Only the lines of the listing below that run from the line with "analysis of unremarkable" through the line with "immunohistochemistry (IHC) image" are to be set down, word for word. Pictures stay out.

DATA FOR PROCESSING
^^^^^^^^

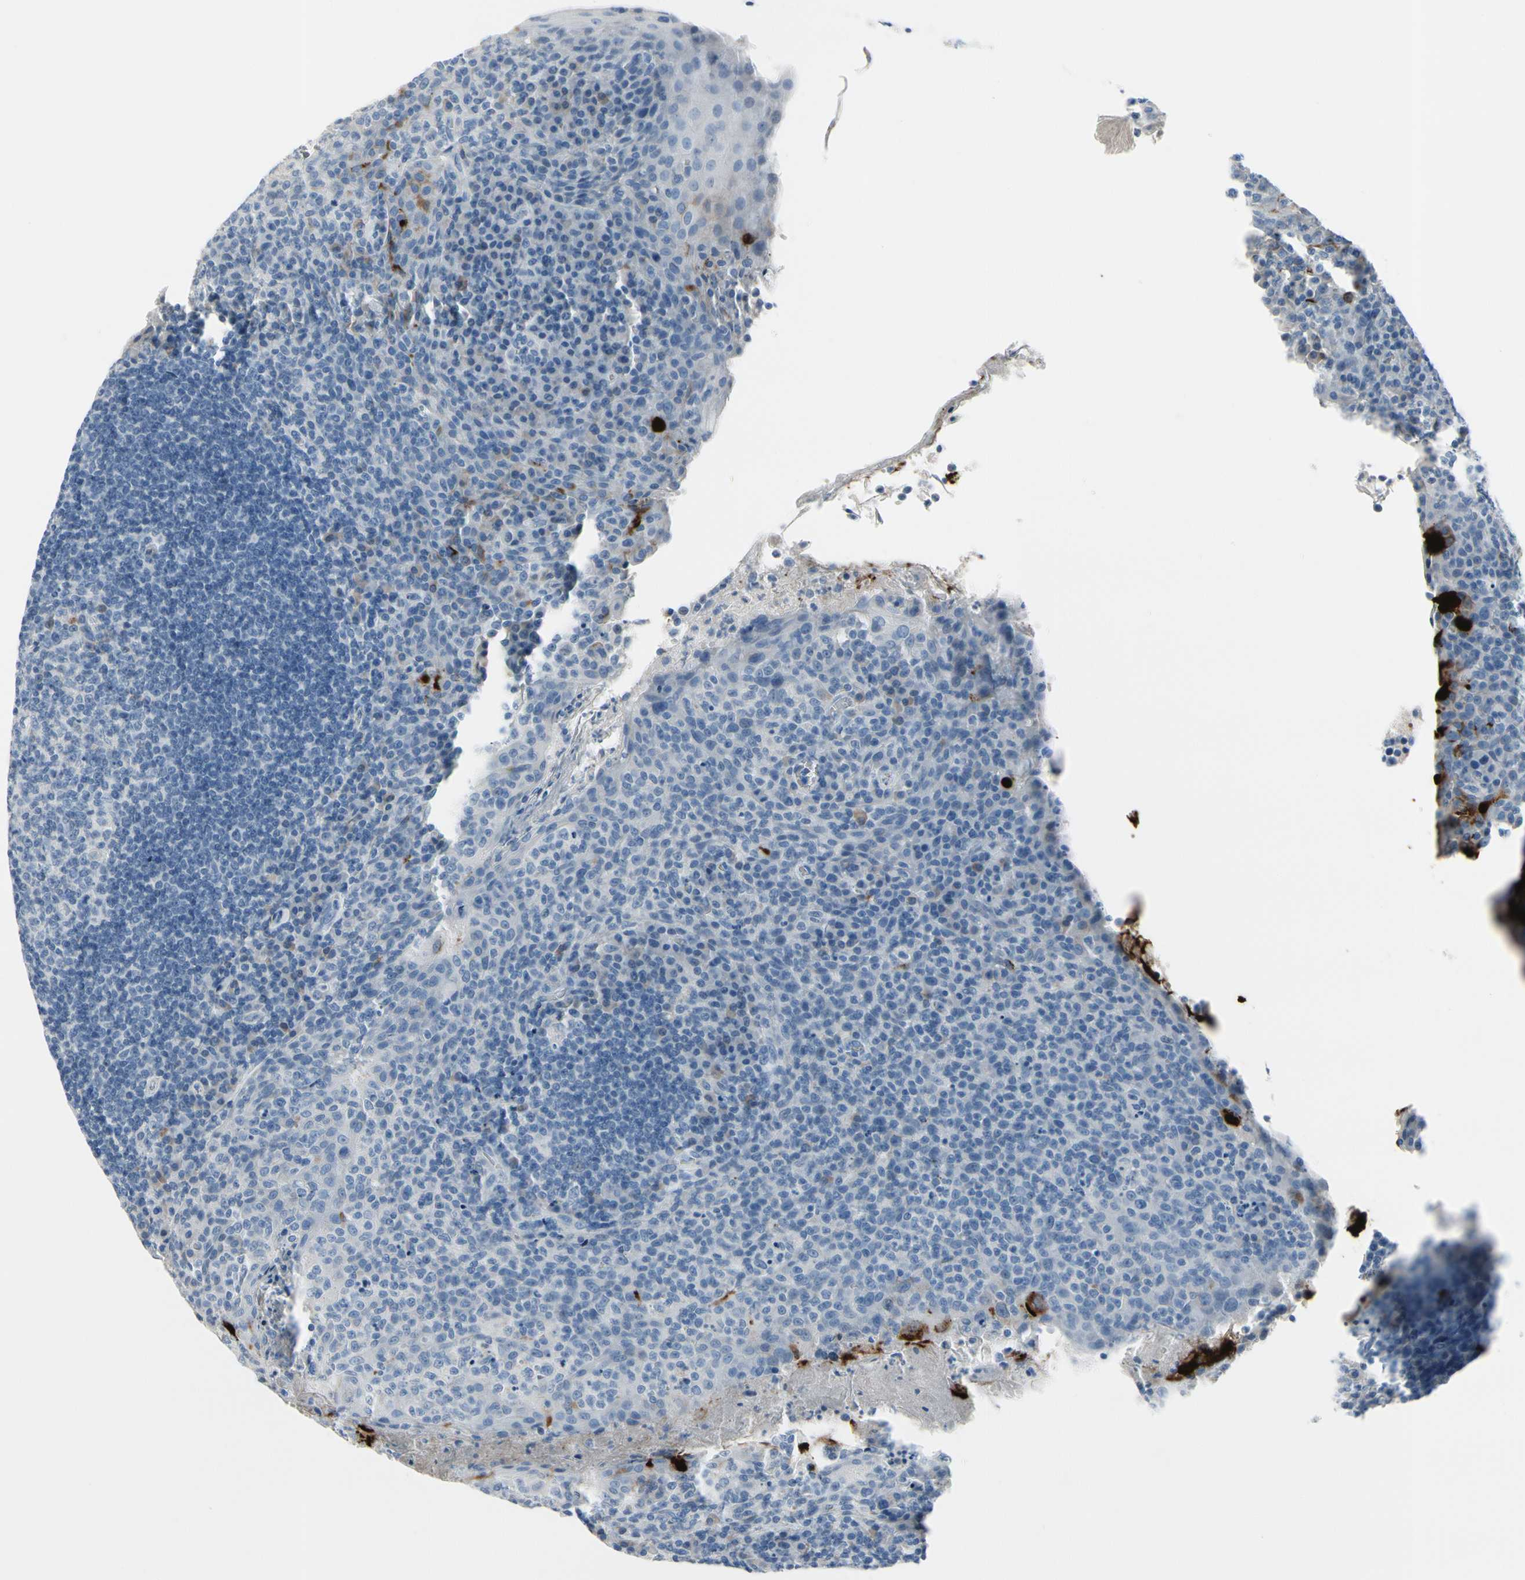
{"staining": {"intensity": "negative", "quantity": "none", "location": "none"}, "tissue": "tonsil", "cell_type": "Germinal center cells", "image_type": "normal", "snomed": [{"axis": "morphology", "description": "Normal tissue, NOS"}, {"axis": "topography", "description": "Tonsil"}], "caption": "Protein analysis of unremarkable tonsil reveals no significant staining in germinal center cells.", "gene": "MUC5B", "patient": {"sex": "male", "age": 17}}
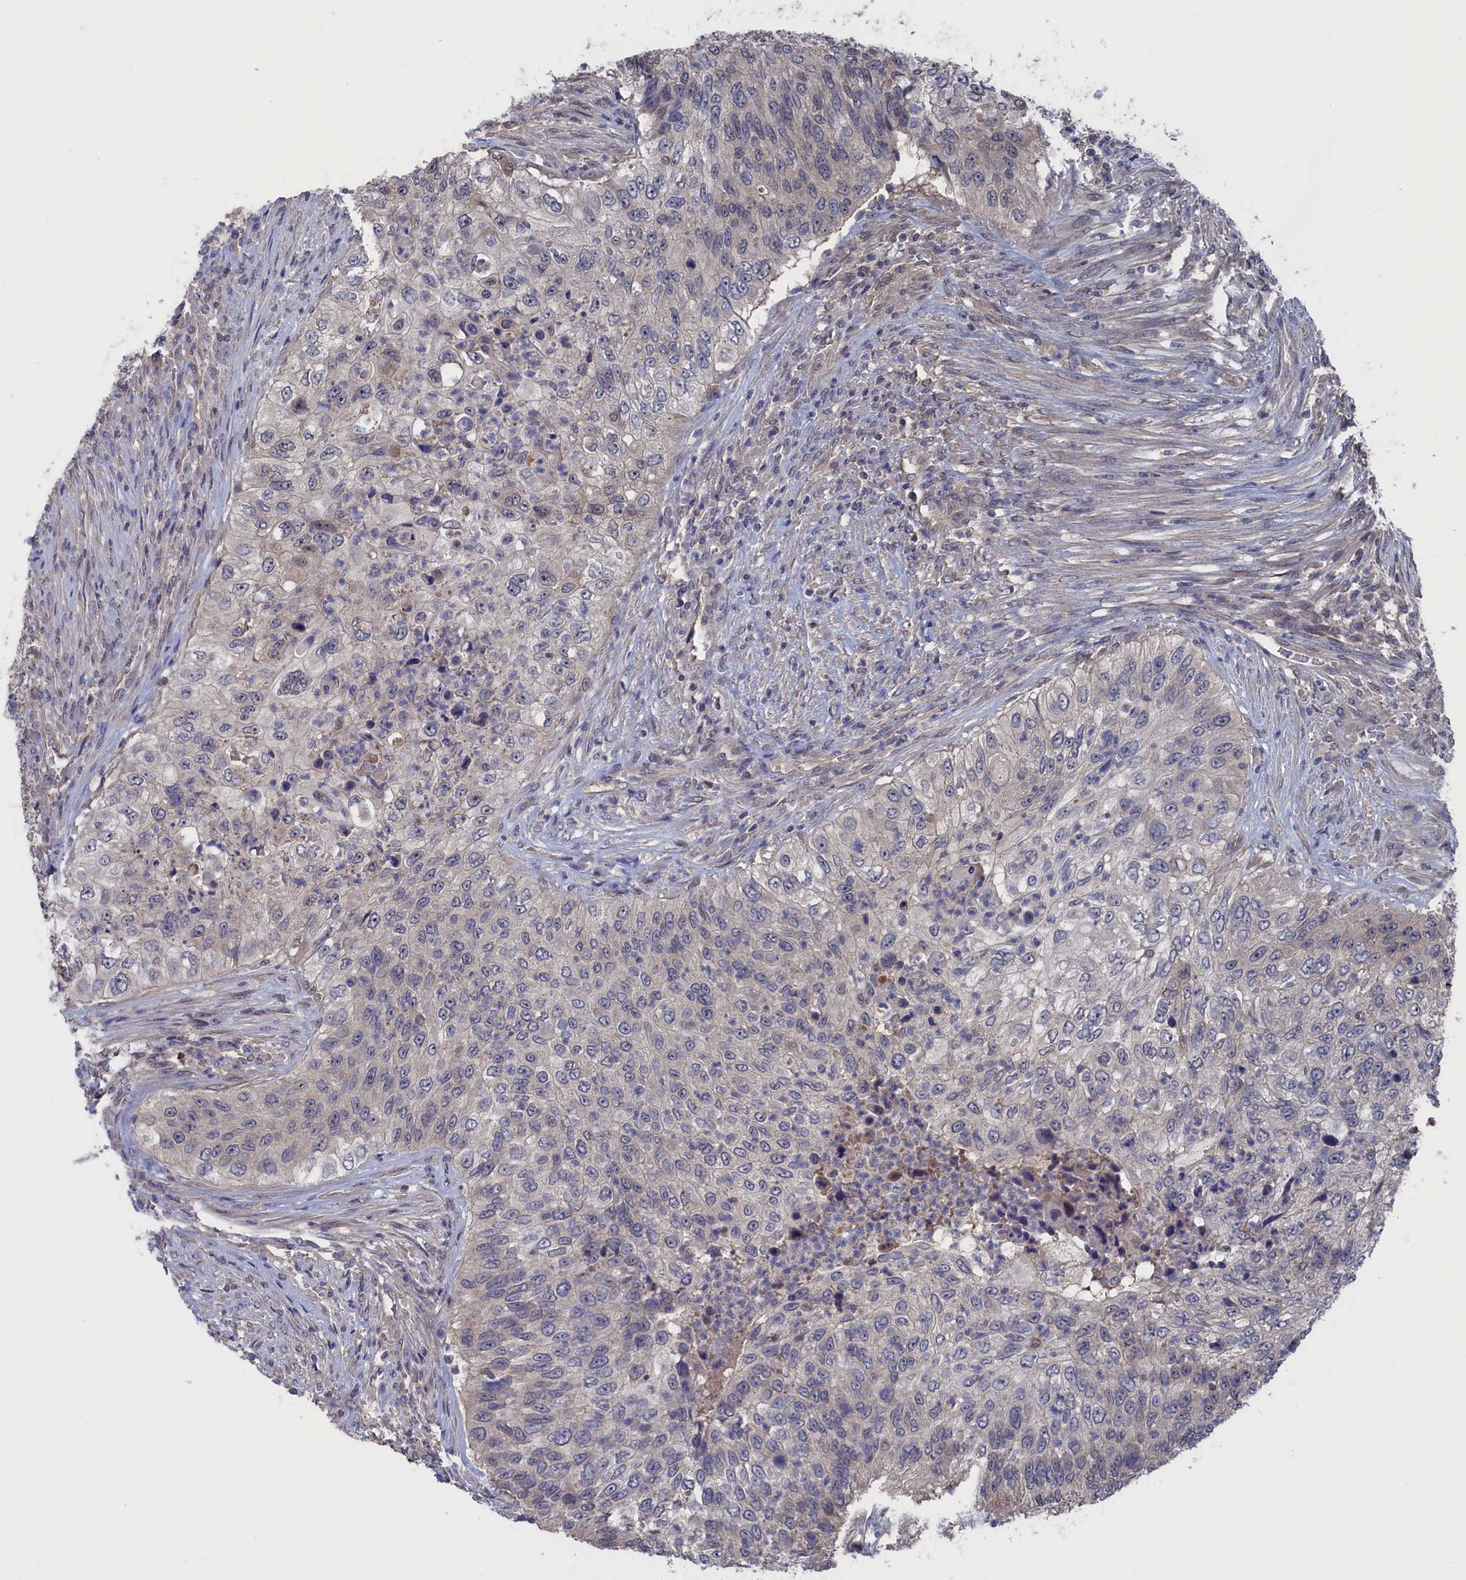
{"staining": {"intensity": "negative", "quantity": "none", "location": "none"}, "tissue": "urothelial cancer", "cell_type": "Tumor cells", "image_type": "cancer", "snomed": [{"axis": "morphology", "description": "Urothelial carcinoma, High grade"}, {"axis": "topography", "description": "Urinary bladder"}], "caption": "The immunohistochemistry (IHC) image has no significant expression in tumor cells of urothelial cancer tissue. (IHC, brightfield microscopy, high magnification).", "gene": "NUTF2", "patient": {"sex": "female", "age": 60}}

^^^^^^^^

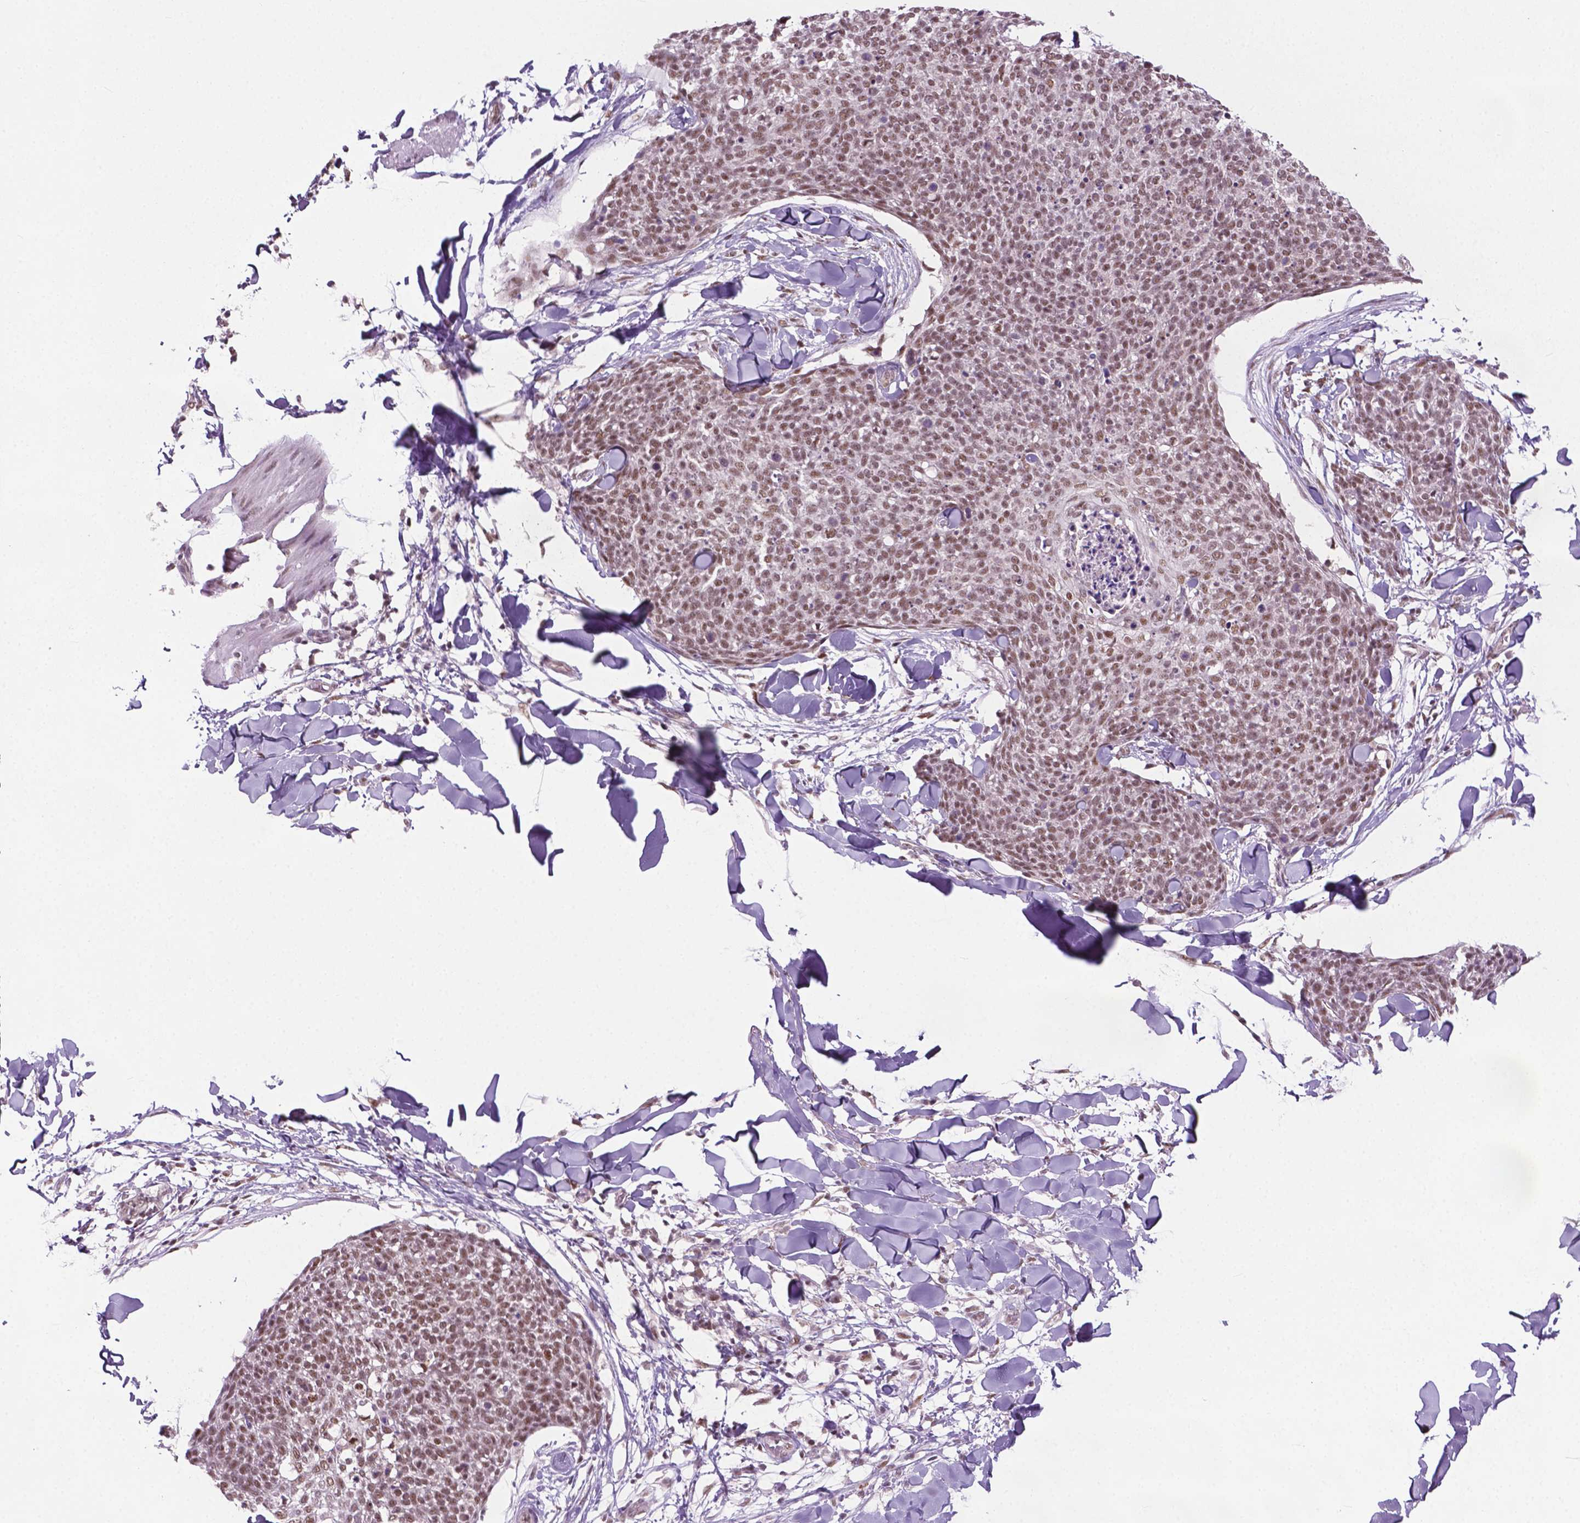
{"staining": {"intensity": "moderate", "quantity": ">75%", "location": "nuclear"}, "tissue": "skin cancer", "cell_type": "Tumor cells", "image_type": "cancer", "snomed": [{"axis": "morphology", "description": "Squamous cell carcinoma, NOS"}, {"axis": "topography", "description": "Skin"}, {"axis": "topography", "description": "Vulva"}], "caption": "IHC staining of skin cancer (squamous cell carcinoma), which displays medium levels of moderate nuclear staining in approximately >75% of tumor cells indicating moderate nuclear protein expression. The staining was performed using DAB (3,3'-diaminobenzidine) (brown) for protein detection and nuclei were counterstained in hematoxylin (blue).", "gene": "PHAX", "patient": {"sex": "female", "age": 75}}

^^^^^^^^

OUTPUT OF THE EXERCISE
{"staining": {"intensity": "negative", "quantity": "none", "location": "none"}, "tissue": "tonsil", "cell_type": "Germinal center cells", "image_type": "normal", "snomed": [{"axis": "morphology", "description": "Normal tissue, NOS"}, {"axis": "topography", "description": "Tonsil"}], "caption": "Protein analysis of unremarkable tonsil reveals no significant staining in germinal center cells.", "gene": "MUC5B", "patient": {"sex": "male", "age": 17}}
{"staining": {"intensity": "negative", "quantity": "none", "location": "none"}, "tissue": "urothelial cancer", "cell_type": "Tumor cells", "image_type": "cancer", "snomed": [{"axis": "morphology", "description": "Urothelial carcinoma, High grade"}, {"axis": "topography", "description": "Urinary bladder"}], "caption": "The immunohistochemistry (IHC) image has no significant expression in tumor cells of urothelial cancer tissue. (IHC, brightfield microscopy, high magnification).", "gene": "NUTF2", "patient": {"sex": "female", "age": 60}}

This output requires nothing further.